◆ **Information supplied**:
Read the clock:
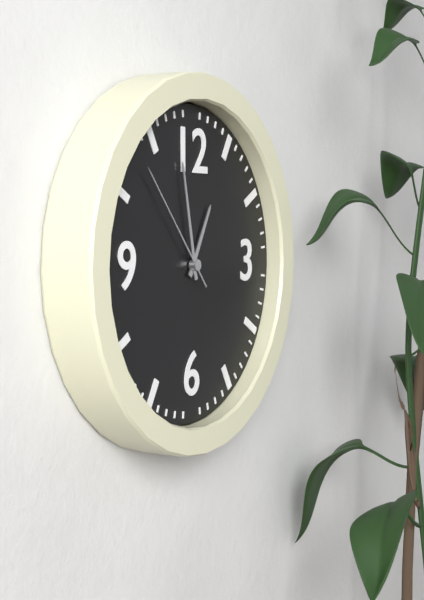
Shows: 12:58:53
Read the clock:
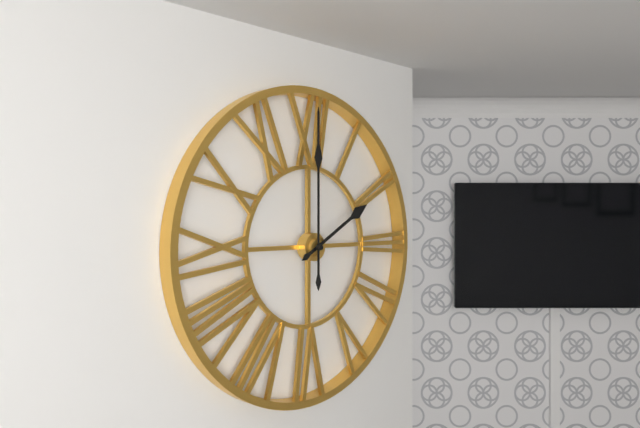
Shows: 2:00
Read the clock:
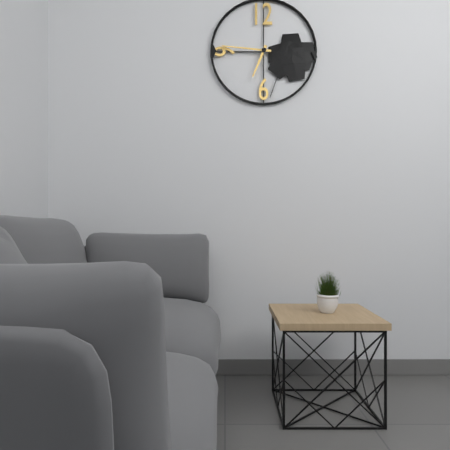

◆ **What you need to do**:
Reproduce every line of the records above word for word, but leave the pictures out.

◆ **Final result**:
Read the clock:
Shows: 12:58:53
Read the clock:
Shows: 2:00
Read the clock:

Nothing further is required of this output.